伯雷科維奇看到音樂師已經道歉,拳頭也軟了下來,“有些事,不能這麼說的……”
“好好,我不說了。我們握手言和吧……”
“不能這麼說的,特別是,我又沒做對不起您的事……”伯雷科維奇委屈極了,可是沒有伸出手。
“是的,是的,這些話,我不該隨便說出口的。請您原諒,我真是喝多了。我去用冷水澆一下,馬上就清醒了。
“生活本來已經夠糟糕的了,可是您還要說這種話來傷害我。”伯雷科維奇,“你們都不知道事情的真相,可是都喜歡隨口胡說。我知道,公寓裏的人背地裏都這麼說我,我知道,我知道我不對,半夜三更朝您大吼大叫,要房租,請您原諒我。但是,您也不該,當著我的麵,說這些不像樣的話……”
“老兄,我的好朋友,您別難過啊。我是真喝多了,說話沒經過大腦思考。下個月,下個月一號,我領了工資,馬上就付給您房租。我們就算講和啦?我就喜歡您這樣受過教育的人,我也進過音樂學院,哈哈,我也是受過教育的人。我們,就講和了啊。”音樂師拍拍伯雷科維奇的肩膀說。
伯雷科維奇淚眼汪汪,難得有個人這麼和氣地向他道歉,他使勁抱了抱他的新朋友。
“我的好朋友,我雖然醉得迷迷糊糊,但是還是有點清楚,你們這有個規矩,晚上十一點之後,就不提供茶水了。但是,老兄,我渴得厲害,您能不能讓茶房,現在給我燒一壺水。”音樂師說。
伯雷科維奇走到過道上,拉了拉鈴鐺,一個茶房就走了過來。
“你現在就去,給哈裏亞甫金先生燒壺茶。”伯雷科維奇吩咐道。
“太太吩咐過,十一之後就不準燒茶水了。”茶房說。
“我現在吩咐你去燒。”伯雷科維奇大聲喝道。
“太太說了不準就是不準!”茶房見沒事,轉頭就走了,“不準燒,還吩咐什麼……”
伯雷科維奇看著茶房離開,氣得扭過頭去看向窗外。
“我的朋友。”音樂師說,“您也別難過了……在我麵前,也不用感到難為情,我全明白。沒有水喝,那我就接著喝酒,哈哈……”

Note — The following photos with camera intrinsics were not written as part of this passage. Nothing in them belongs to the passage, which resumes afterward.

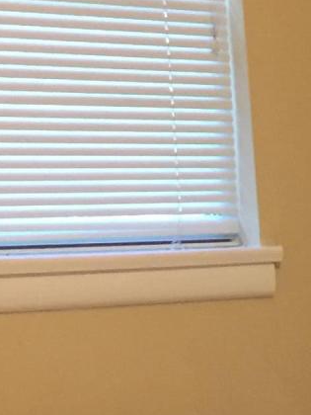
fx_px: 1653
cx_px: 499
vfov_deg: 11.9
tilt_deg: -24.8
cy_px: 954
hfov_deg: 10.3
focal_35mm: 138
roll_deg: +3.0
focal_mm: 4.15
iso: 64
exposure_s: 1/15
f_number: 2.2
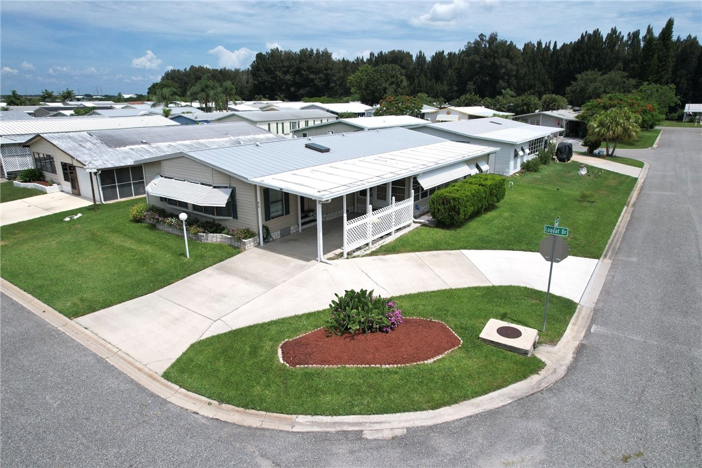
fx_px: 429
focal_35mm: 22
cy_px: 234
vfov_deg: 57.2
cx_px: 351
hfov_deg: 78.6
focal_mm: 8.38
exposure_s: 1/4000
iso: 100
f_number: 2.8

音樂師從廚房拿來酒和臘腸,就開始喝起來。伯雷科維奇看著這個酒徒,也許是他那一頭亂糟糟的頭發,也許是看見酒瓶,或者那一疊便宜的臘腸,總之,他想起了他剛畢業的時候。那時候,他也是這麼窮困潦倒,但是沒有現在這麼多窩囊事。他想喝酒了。
伯雷科維奇徑直走到桌子前,給自己倒了一杯,一口喝掉,說,“這是什麼日子,剛才您來嘲笑我,現在連茶房也來了。生活真是糟糕透了。”
接連喝了三杯之後,伯雷科維奇開始坐下,抱著自己的頭說,“我錯了,哎,我錯了。年輕的時候,放棄了青春,放棄了工作,現在,它們來報複我了。”
“您要是我就好了,就知道我過得是什麼日子。”他忽然轉過頭來,看著音樂師說,“您老實告訴我,公寓裏的這些人,都是怎麼說我的。您聽說過吧?”
“聽過一些……”
“他們都說了些什麼?”
“也沒說什麼……隻是有點瞧不起你……”
伯雷科維奇沒再說話,開始喝酒。這一夜,他們也沒再說什麼,一直喝到天亮。
“房錢……一個子都不用給……不要給她……”伯雷科維奇回去的時候,拉著音樂師念叨。
音樂師直接倒在桌子邊,睡著了。第二天半夜的時候,兩個人又湊到一起……
伯雷科維奇嚐到免費大喝的甜頭,每天晚上都來找音樂師。音樂師如果不在家,他就跑到別的房間,在那抱怨生活的糟糕,然後喝酒,喝了酒又開始抱怨生活的糟糕,天天如此。
生活瑣事
尼古拉·伊裏奇·別利亞耶夫,今年三十二歲,他是彼得堡的一個房地產商人。傍晚,他要去奧加爾·伊凡諾夫娃·伊爾寧娜太太家。他們倆正在同居,或者按照尼古拉自己的話來說,是把一件乏味的風流韻事勉強維持下去。這件風流韻事,就像還沒有結尾的長篇小說,雖然開頭幾頁挺有意思的,但是,越到後麵越乏味。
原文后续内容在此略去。